Da editor ti aspettavi il grande successo di Stoner? Ci racconti le vicende editoriali del romanzo di Williams?

La pubblicazione di Stoner è stata molto seguita in redazione. Portare in libreria un romanzo che ha cinquant’anni non è cosa semplice. Soprattutto bisogna convincere i librai che quel titolo venderà, che è ancora attuale, che non devono immaginarlo come un testo polveroso. Dunque la nostra prima sfida è stata quella, credevamo nella forza del romanzo e dovevamo trasferire la nostra convinzione ai librai. Abbiamo inviato delle copie in anticipo a una lunga lista di librai e persone del mondo della cultura, esprimendo molto chiaramente perché quel libro meritava di essere letto. Le reazioni sono state positive fin dall’inizio, tutte. Ma quando sei all’inizio e hai appena qualche migliaio di copie distribuite in libreria, non puoi immaginare che si inneschi un passaparola di tale portata, puoi immaginare che il libro andrà bene, che se su dieci pareri dieci sono positivi, allora c’è davvero qualcosa che lo farà “partire”. La pubblicazione di Stoner è stata e continua a essere un’esperienza entusiasmante, da due anni ogni giorno riceviamo qualche parere entusiastico, persone commosse, con gli occhi pieni di sorpresa. Ci siamo augurati fin dall’inizio che diventasse un classico, ma il risultato è stato oltre le aspettative. Abbiamo scommesso nella modernità del romanzo, nella sua carica emotiva, in una trama che poteva fare breccia in questo tempo, nel nostro paese. E Stoner poi è diventato anche un successo internazionale, in Olanda e Inghilterra vende centinaia di migliaia di copie, occupa i primi posti delle classifiche, i più grandi intellettuali si sperticano in omaggi appassionati. E sorprendente è che un romanzo americano, profondamente americano, non abbia successo negli Stati Uniti. Lì da loro ha ricevuto alcune recensioni molto belle, ma il libro non vende, o meglio vende, ma sempre entro una certa sfera di lettori, rimanendo così un romanzo di nicchia. Mentre in Italia oggi viene segnalato anche da personaggi del mondo dello spettacolo, a testimonianza della vasta diffusione raggiunta.

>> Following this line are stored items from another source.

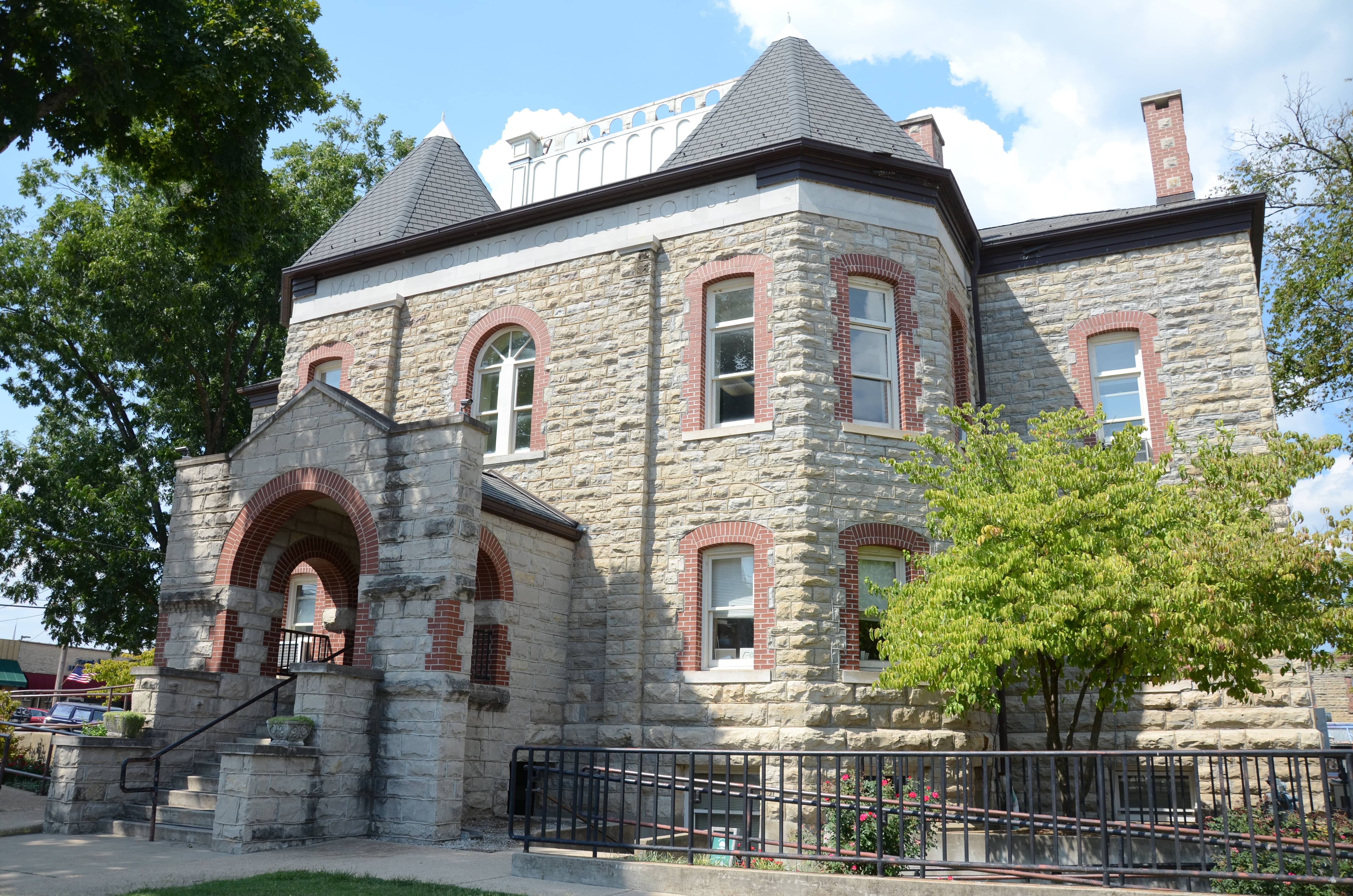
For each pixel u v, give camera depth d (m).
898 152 17.91
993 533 12.07
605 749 9.80
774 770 14.31
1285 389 27.88
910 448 16.20
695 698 15.29
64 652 40.69
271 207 17.09
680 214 17.77
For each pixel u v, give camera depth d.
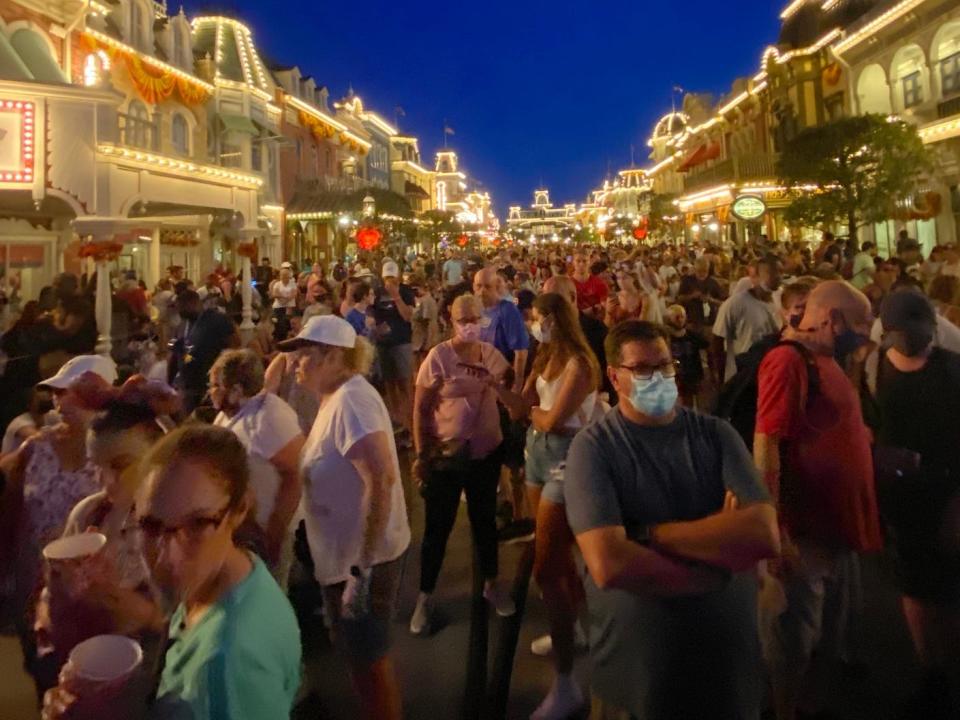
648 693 2.40
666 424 2.64
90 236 11.70
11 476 3.36
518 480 6.17
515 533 4.96
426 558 4.71
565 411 4.21
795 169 18.77
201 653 1.75
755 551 2.34
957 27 20.58
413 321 11.36
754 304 7.09
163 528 1.84
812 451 3.21
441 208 84.50
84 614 2.30
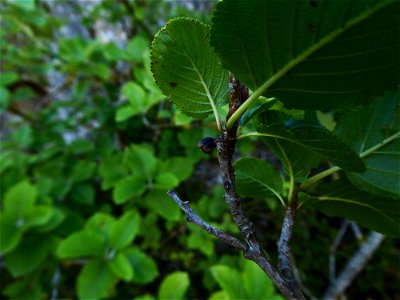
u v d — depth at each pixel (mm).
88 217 643
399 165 151
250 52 102
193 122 470
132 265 457
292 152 149
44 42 779
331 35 90
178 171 453
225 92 129
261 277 383
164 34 120
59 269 648
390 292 657
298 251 620
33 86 875
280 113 155
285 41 96
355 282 663
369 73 97
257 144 565
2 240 486
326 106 107
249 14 95
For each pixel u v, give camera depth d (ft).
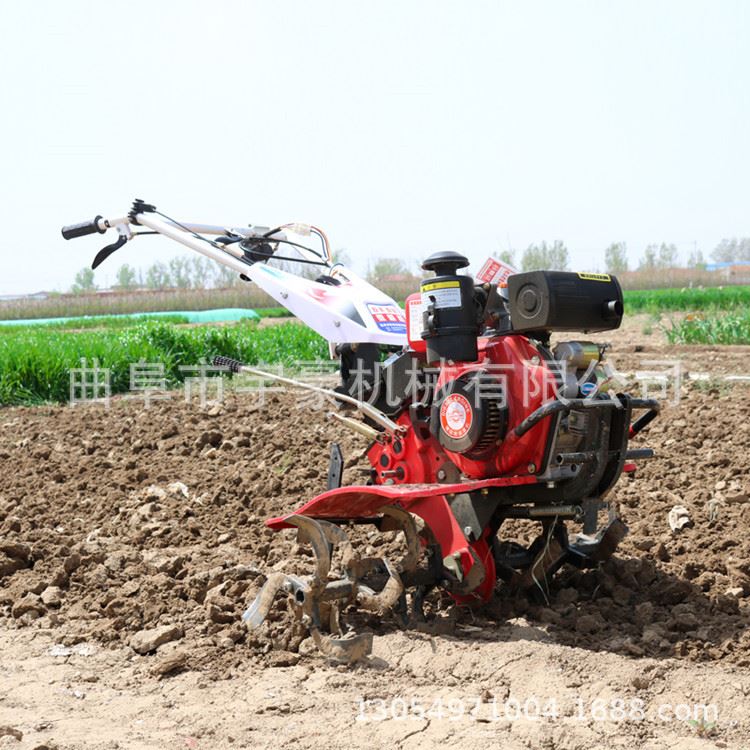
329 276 19.85
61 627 16.29
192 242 19.47
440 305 14.65
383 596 14.85
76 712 12.59
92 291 269.64
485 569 15.08
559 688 12.82
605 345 14.87
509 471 14.76
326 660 14.12
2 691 13.43
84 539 20.97
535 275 14.06
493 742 11.25
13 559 19.10
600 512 21.11
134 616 16.34
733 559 17.72
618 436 14.97
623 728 11.64
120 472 26.58
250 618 14.70
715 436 27.32
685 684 12.85
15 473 27.37
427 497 15.23
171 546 20.43
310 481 24.48
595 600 16.25
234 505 22.98
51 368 42.68
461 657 13.83
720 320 60.80
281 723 11.98
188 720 12.21
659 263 256.93
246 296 205.87
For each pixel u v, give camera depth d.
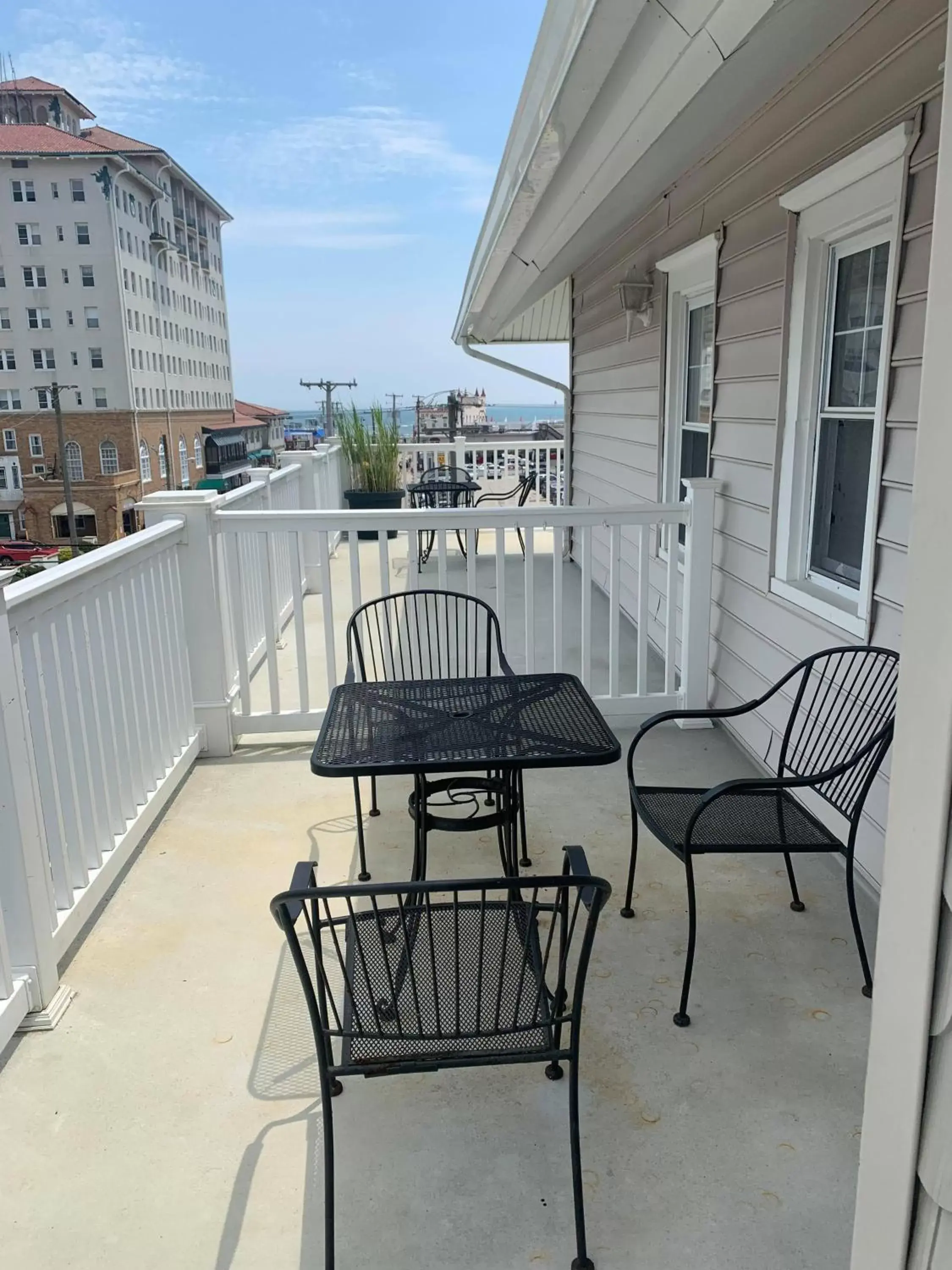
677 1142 1.79
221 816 3.28
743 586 3.69
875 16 2.46
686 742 3.87
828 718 2.70
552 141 2.77
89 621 2.67
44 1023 2.15
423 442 12.00
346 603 6.65
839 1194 1.67
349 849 3.04
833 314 3.02
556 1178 1.72
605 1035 2.10
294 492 6.45
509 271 5.10
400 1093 1.95
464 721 2.39
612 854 2.96
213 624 3.70
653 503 4.18
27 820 2.10
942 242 0.73
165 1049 2.09
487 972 1.79
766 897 2.69
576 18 2.09
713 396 3.95
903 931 0.86
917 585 0.80
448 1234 1.61
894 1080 0.89
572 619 5.97
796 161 3.04
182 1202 1.69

Per finire, ci puoi dare qualche anticipazione sulle prossime pubblicazioni della collana Le strade di Fazi Editore?

Tre titoli. A fine febbraio pubblicheremo il romanzo d’esordio di John Williams, Nulla, solo la notte, opera giovanile scritta quando l’autore aveva appena vent’anni e l’ultima a dover essere tradotta. In età ancora acerba Williams dimostra di essere il profondo conoscitore delle fragilità umane che abbiamo conosciuto con i suoi romanzi maggiori. In primavera avremo due uscite importanti, due novità: la prima, Il corpo della vita di David Wagner, romanzo tedesco, fortemente ispirato a un’esperienza estrema che l’autore ha vissuto, raccontata con un tono e una grazia rari, una scrittura coraggiosa. L’altra uscita importante sarà un romanzo di Elizabeth Jane Howard (per il quale stiamo ancora scegliendo il titolo italiano), scrittrice inglese molto prolifica e recentemente deceduta, autrice di grande talento sottovalutata in vita, abile narratrice di storie familiari, un nome in cui crediamo moltissimo.